### [Problem requirements]
Search the data for the word "from" and copy each line that has it.

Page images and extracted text
+--
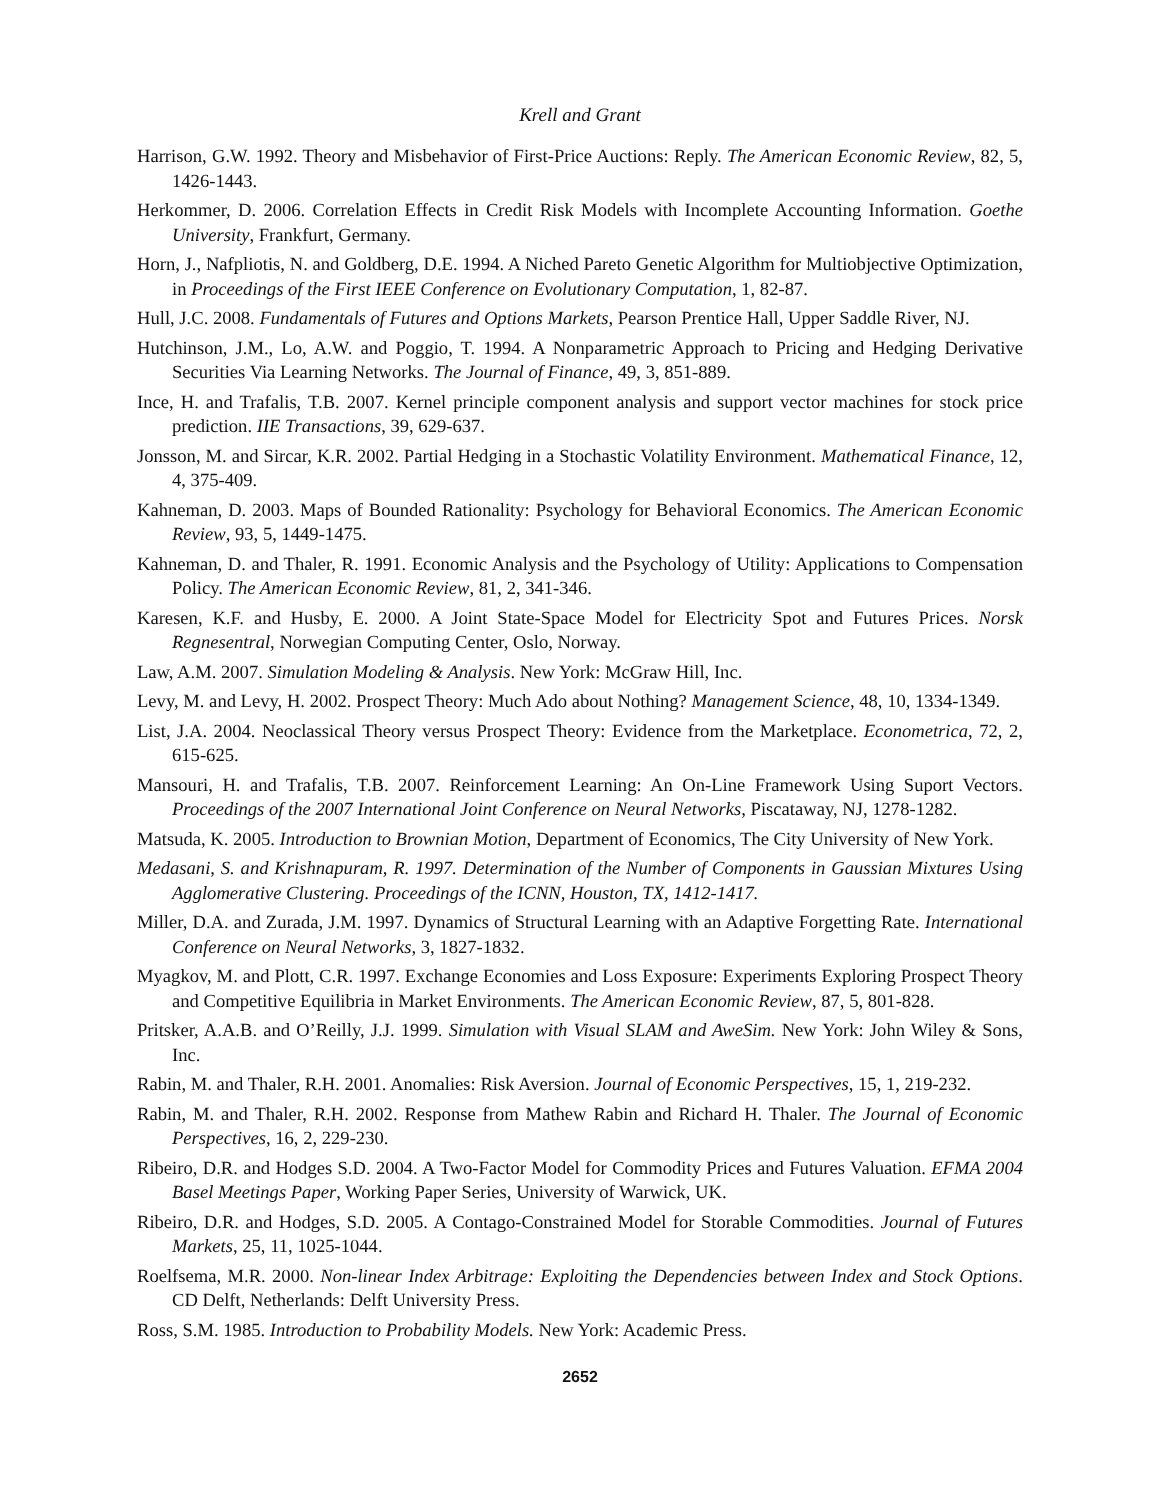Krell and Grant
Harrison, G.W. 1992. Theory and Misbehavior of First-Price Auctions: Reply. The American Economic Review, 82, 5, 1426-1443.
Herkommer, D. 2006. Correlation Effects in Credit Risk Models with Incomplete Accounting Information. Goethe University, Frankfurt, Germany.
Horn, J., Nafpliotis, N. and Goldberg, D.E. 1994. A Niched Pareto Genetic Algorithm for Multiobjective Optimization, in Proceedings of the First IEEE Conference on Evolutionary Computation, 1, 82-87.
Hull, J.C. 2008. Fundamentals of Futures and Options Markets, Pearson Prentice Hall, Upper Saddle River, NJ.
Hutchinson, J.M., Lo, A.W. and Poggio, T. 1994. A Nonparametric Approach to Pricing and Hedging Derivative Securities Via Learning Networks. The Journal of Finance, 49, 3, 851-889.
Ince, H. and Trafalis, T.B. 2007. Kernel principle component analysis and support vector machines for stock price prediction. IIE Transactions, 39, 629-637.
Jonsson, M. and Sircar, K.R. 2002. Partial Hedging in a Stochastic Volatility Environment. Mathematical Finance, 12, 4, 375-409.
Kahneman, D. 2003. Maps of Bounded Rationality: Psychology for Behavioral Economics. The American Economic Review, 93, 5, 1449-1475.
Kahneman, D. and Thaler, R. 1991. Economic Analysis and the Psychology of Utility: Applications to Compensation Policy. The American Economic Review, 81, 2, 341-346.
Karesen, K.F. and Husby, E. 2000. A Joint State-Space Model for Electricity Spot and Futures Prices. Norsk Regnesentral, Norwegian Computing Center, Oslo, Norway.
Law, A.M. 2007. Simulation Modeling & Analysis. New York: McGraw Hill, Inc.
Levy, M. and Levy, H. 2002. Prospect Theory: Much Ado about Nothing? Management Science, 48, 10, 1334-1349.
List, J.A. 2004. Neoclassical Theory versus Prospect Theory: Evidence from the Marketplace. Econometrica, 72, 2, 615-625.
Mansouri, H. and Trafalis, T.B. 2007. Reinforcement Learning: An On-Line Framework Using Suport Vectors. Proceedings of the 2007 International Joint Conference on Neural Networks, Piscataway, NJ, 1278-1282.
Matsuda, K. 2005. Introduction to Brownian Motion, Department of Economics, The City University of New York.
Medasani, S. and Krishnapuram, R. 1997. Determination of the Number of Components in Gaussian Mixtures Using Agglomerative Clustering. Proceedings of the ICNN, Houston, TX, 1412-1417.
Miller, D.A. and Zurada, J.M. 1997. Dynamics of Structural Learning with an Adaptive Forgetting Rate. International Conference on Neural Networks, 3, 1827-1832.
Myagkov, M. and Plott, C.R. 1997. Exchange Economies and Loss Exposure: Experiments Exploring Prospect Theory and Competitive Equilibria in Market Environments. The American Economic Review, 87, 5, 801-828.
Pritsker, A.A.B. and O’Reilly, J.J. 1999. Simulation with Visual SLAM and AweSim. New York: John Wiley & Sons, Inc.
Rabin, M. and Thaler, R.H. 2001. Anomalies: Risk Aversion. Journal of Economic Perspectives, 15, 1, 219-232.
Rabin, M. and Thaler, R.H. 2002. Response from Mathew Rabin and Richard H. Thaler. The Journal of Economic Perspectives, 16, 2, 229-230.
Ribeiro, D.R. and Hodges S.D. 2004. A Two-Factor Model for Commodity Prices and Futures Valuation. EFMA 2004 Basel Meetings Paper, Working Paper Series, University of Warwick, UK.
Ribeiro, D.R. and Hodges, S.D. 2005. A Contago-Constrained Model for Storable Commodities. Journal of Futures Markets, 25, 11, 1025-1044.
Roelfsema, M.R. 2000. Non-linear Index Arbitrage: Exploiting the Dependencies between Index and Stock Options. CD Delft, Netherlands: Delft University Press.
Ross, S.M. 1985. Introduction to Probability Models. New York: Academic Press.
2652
+--
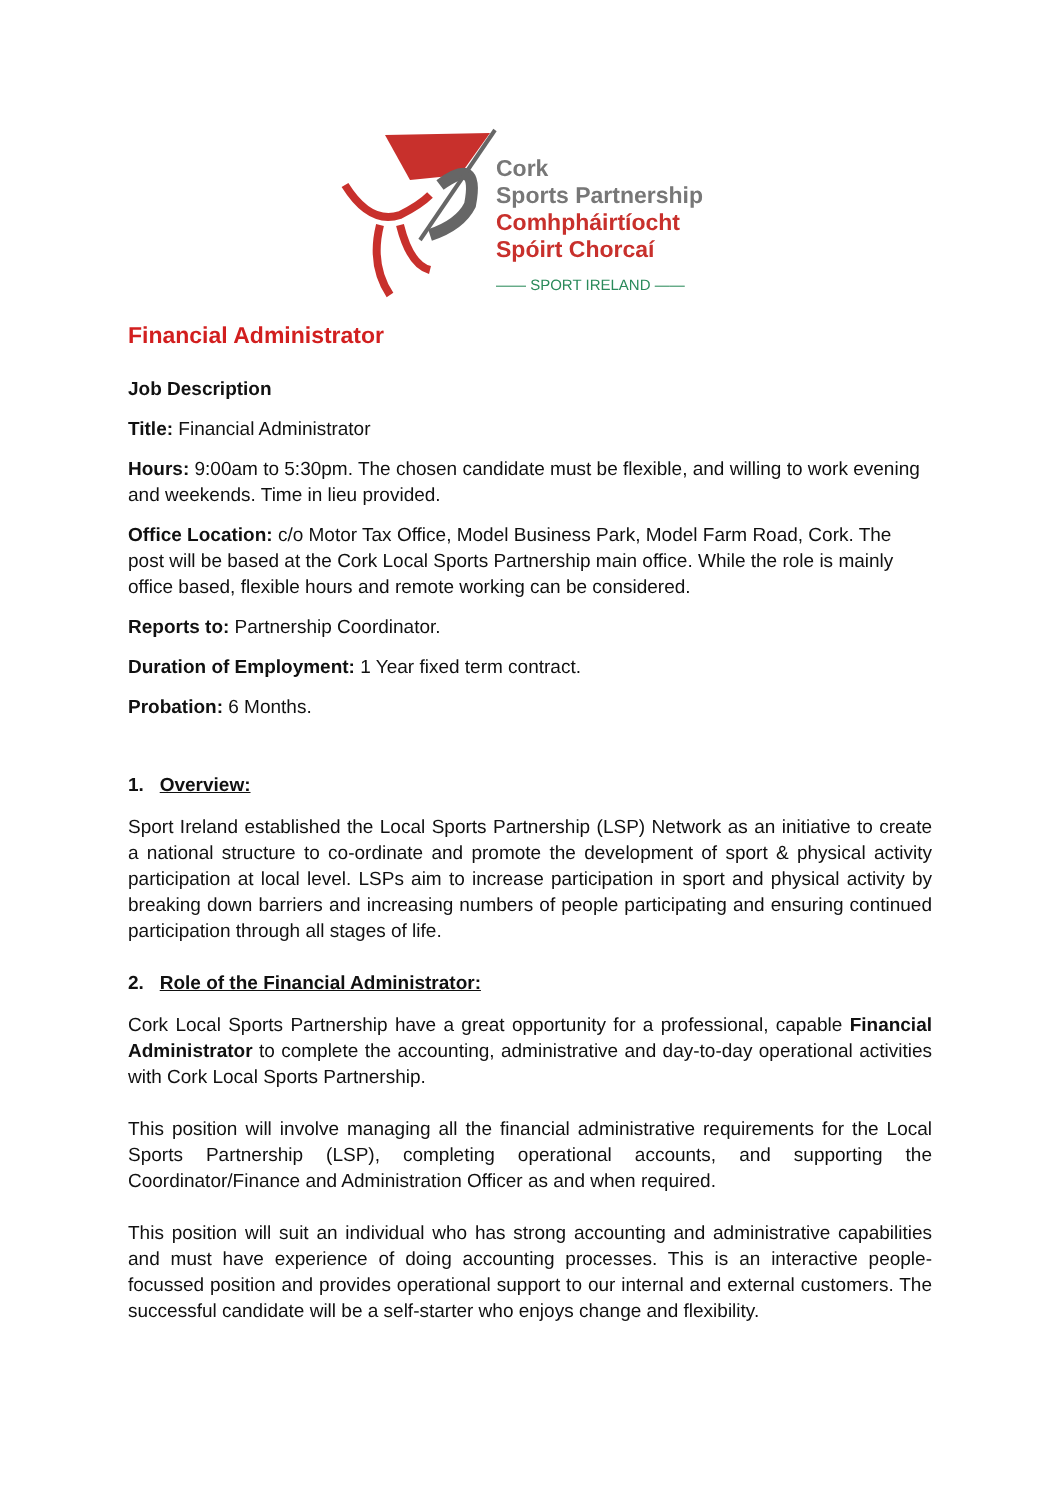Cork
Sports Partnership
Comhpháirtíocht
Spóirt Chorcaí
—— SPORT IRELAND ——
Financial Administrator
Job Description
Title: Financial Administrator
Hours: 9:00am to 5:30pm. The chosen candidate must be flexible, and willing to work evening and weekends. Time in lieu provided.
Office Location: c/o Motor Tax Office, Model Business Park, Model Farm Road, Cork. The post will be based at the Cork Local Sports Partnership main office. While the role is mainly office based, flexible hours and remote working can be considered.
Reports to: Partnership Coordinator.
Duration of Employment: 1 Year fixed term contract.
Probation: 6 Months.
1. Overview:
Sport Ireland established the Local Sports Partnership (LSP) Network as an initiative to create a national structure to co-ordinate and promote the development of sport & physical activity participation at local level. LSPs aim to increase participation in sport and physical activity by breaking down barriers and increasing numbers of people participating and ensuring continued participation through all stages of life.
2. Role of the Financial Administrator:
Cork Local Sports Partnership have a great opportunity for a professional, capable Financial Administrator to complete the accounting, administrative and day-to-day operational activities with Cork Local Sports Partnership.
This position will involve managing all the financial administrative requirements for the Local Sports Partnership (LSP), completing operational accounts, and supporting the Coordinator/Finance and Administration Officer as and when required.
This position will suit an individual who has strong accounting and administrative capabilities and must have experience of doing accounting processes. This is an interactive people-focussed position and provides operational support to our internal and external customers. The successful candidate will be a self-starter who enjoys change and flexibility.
+--
### [Answer to this problem]
List, J.A. 2004. Neoclassical Theory versus Prospect Theory: Evidence from the Marketplace. Econometrica, 72, 2, 615-625.
Rabin, M. and Thaler, R.H. 2002. Response from Mathew Rabin and Richard H. Thaler. The Journal of Economic Perspectives, 16, 2, 229-230.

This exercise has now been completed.